De mon côté, j’avais quand même bien en tête bon nombre de problématiques que cela posait de partir à trois et avec les deux enfants (poids de la pulka, affaires hivernales pas en nombre suffisant remplacées par des duvets et tapis de sol « trois saisons », toute l’intendance à gérer, variation éventuelle de leur motivation, etc…). Donc j’avais prévu une balade relativement progressive et adaptable : partir du parking de la montagne de Beure à proximité du col de Rousset, bivouaquer le soir pas trop loin d’une cabane pour pouvoir s’y rabattre en cas de besoin pendant la nuit. J’espérais atteindre au moins Pré Peyret, ou le pas de l’Aiguille si nous étions particulièrement véloces, avant d’improviser les deux jours suivants au gré de la météo, des envies et de la fatigue. Nous avions de toute façon de l’essence en quantité et de la nourriture pour quatre jours complets (plus pas mal de petits compléments à côté en cas de coup de pompe).
Mon fils aîné qui avait déjà fait une balade de ce genre il y a cinq ans était maintenant dans la position du grand costaud et c’est lui qui a tiré la pulka ces deux jours. De mon côté je l’aidais juste à la tirer dans les montées ou s’il avait une difficulté particulière (renversement, dévers ou descente marquée).
Côté météo la fin de semaine (en gros à partir de mercredi) était annoncée froide mais ensoleillée, ce qui nous allait plutôt bien à priori (j’espérais juste que les nuits claires ne seraient tout de même pas trop glaciales, car surtout pour moi le duvet était à priori un peu limite même si je savais que j’avais déjà supporté dedans une nuit à -15°c, en complétant avec une doudoune et des vêtements chauds).
Après deux jours à s’acclimater (c’est un grand mot car bien sûr nous ne sommes pas du tout sur des balades extrêmes) et à se préparer (après une première balade nous nous sommes ainsi aperçus que les raquettes du plus jeune étaient maintenant un peu trop petites ce qui posait des problèmes de démontage très fréquents), nous sommes donc partis ce mercredi matin 21 février pour le col du Rousset.

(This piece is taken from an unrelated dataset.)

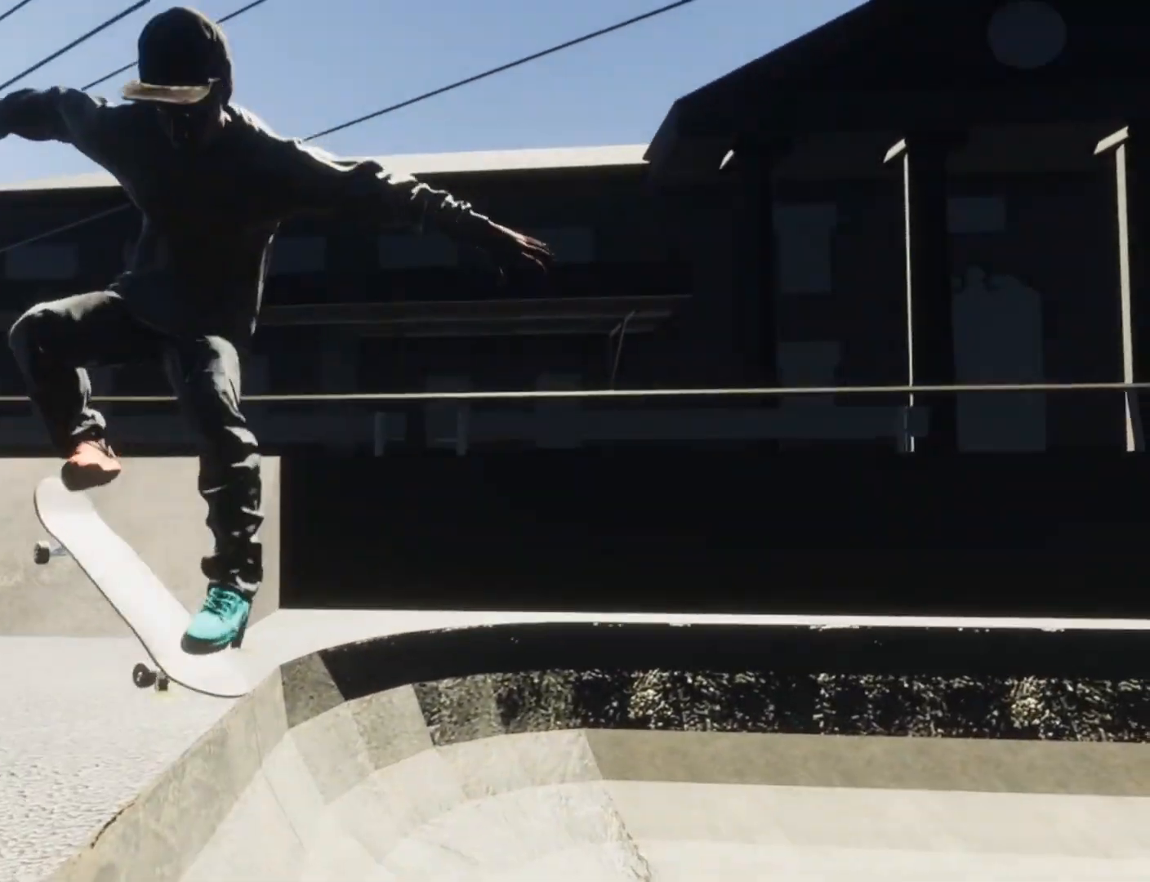
{"dt_ms": 500, "buttons": [], "left_stick": "center", "right_stick": "center", "events": [[250, "left_stick", "center"]]}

Comme souvent (c’est un peu une malédiction pour les sorties en famille), les derniers préparatifs ont été trop longs et nous sommes partis un peu plus tard que prévu. En descendant vers le Vercors drômois, j’ai vu que la brume matinale assez classique sur le fond du plateau des Quatre Montagnes se prolongeait malheureusement copieusement vers le sud, et dans la vallée de la Vernaison il a été clair que nous allions au moins démarrer la journée dans un brouillard épais. J’espérais tout de même que nous aurions peut-être quelques éclaircies chanceuses comme j’avais eu en ski de rando nordique il y a quelques années, ou qu’au moins le brouillard se lèverait les jours suivants…
En arrivant au parking de Beure donc, les prévisions météo se révélaient exactes pour les températures (-7°c au parking avec un vent glacial) mais pas pour la nébulosité hélas : j’aurais préféré l’inverse !
Tant pis, nous avons démarré avec la motivation peu entamée et nous avons monté la pulka en bénéficiant de la magie de l’hiver (l’effort étant nettement réduit tout de même pour monter tant d’affaires). Nous n’avons évidemment pas trop traîné sur la montagne de Beure et nous avons plutôt bien avancé jusqu’au pas des Econdus. Là, les enfants étaient partagés entre manger (il était déjà un peu plus de 14h) ou poursuivre directement jusqu’à Pré Peyret pour manger plus confortablement à l’abri du vent. Je me suis dit qu’il y avait tout de même encore du chemin donc nous avons mangé, et j’ai installé un tarp épais pour nous abriter un peu pendant que les garçons creusaient une petite tranchée pour pouvoir s’assoir plus confortablement. L’un des premiers constats du repas, et que je n’avais pas vraiment anticipé, était que cela a été bien long de chauffer la neige nécessaire à la soupe et aux plats / desserts lyophilisés, ainsi qu’à refondre de l’eau pour le thé et les gourdes. Le besoin en eau était nettement plus grand pour trois et assurément cela a été vraiment long ! L’après-midi était donc déjà bien entamée quand nous sommes repartis, en n’espérant plus atteindre le pas de l’Aiguille et la cabane de Chaumailloux.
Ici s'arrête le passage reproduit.